Another report on Friday showed that the closely watched Tokyo core CPI rose from 1.8% in October to 2.2% in November. That CPI figure was higher than the median estimate of 2.0%. Also, the general CPI jumped to 2.6%.

Therefore, these numbers mean that the Bank of Japan will likely hike interest rates in its December meeting. The bank has hiked rates two times this year, moving the benchmark lending rate to 0.25%. As such, the impact of the $93 billion stimulus package will be offset by higher borrowing costs.

Second, the package will make Japan’s fiscal state worse as the public debt is still substantially high. Japan has over $9.3 trillion in debt, of which the BoJ holds about 43%%. This is a notable amount since Japan has a GDP of less than $5 trillion.

Third, analysts caution whether the stimulus is needed since the economy is doing relatively well. Data released this month showed that the economy grew by 0.9% in the third quarter, snapping two straight quarters of decline.

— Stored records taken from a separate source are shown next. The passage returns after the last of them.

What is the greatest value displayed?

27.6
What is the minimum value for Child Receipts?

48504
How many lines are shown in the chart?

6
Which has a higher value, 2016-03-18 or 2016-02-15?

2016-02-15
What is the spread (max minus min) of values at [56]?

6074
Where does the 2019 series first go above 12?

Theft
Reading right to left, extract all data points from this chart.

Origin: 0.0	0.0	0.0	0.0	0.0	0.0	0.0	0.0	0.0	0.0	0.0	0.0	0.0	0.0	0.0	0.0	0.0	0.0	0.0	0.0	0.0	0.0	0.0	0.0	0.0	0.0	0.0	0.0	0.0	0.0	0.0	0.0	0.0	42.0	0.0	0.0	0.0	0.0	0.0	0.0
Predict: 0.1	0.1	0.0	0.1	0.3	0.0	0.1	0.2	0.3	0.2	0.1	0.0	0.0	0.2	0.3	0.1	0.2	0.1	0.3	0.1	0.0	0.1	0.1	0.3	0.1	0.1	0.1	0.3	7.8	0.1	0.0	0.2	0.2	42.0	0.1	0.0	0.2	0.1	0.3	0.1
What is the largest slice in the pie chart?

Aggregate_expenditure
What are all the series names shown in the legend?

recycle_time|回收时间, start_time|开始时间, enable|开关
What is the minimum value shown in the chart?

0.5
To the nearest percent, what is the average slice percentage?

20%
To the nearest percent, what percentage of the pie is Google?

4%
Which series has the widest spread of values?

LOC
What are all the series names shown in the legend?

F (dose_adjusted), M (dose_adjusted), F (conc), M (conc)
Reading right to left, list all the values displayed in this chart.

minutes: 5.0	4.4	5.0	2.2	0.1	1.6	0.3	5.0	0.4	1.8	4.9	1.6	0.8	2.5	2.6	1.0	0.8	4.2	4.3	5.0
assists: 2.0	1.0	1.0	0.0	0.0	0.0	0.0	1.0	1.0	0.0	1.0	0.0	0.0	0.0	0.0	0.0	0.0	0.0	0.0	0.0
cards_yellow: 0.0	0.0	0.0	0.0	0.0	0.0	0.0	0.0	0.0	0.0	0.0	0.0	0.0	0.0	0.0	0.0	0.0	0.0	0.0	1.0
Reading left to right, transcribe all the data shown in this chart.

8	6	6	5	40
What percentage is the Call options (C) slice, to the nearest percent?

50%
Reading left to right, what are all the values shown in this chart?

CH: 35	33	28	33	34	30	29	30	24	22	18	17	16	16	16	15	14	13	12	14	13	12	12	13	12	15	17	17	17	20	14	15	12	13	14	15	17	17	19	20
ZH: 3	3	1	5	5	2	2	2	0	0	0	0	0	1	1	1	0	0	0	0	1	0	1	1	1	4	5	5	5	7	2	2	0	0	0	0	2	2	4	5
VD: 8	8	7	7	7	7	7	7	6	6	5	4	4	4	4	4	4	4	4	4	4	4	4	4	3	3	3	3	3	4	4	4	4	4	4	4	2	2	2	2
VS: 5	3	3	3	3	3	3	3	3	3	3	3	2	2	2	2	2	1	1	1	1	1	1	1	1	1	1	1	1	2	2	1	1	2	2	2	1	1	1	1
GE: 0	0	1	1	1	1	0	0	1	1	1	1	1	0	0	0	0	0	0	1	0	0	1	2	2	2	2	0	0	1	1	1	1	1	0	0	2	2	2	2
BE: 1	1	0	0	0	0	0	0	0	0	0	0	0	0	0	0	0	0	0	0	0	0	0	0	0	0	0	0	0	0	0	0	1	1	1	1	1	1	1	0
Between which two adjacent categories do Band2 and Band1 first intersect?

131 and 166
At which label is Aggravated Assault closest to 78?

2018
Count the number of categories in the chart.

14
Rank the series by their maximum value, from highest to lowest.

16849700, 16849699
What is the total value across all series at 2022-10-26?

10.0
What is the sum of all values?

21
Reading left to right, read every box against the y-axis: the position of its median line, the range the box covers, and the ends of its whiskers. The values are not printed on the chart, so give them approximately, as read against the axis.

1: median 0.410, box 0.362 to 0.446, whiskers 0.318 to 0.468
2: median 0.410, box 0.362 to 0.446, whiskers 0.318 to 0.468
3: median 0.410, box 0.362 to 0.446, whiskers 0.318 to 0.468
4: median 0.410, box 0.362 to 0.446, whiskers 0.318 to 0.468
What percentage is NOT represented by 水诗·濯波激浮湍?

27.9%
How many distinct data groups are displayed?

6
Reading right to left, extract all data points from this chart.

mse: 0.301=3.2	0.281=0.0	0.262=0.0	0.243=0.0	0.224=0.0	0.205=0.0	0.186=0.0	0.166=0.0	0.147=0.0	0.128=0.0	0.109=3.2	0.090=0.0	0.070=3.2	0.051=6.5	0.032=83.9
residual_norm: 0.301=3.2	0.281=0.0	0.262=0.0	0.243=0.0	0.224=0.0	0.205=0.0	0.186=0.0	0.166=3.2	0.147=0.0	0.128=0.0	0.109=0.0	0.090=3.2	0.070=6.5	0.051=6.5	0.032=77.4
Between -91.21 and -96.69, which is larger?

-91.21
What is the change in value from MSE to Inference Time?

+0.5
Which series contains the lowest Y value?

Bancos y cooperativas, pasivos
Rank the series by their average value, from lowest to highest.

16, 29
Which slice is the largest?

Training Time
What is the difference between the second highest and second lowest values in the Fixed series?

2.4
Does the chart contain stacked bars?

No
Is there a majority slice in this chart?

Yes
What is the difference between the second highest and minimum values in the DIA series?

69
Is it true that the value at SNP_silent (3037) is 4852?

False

The USD/JPY pair has also reacted to this week’s economic numbers from the US. These numbers showed that the country’s PCE inflation remained steady in November. As such, there are rising odds that the BoJ will decide to maintain interest at the current level in its December meeting. 

USD/JPY technical analysis

USD/JPY chart by TradingView

The daily chart shows that the USD to JPY exchange rate has suffered a harsh reversal, as we predicted. This bearish breakdown happened after the pair formed a rising broadening wedge pattern. This pattern is characterized by two ascending and diverging trendlines. 

It has moved below the 50-day moving average and currently sits at the major S&R pivot point of the Murrey Math Lines. Also, the Relative Strength Index (RSI) and the Stochastic Oscillator have all pointed downwards. 

The pair has also moved below the 50% Fibonacci Retracement level. Therefore, the path of the least resistance for the pair is downward, with the next point to watch being at 145, which is between the stop, pivot, reverse, and the bottom of the trading range of the math lines. 

The bearish view will become invalid if the pair rises above the key resistance level at 153, the top of the trading range.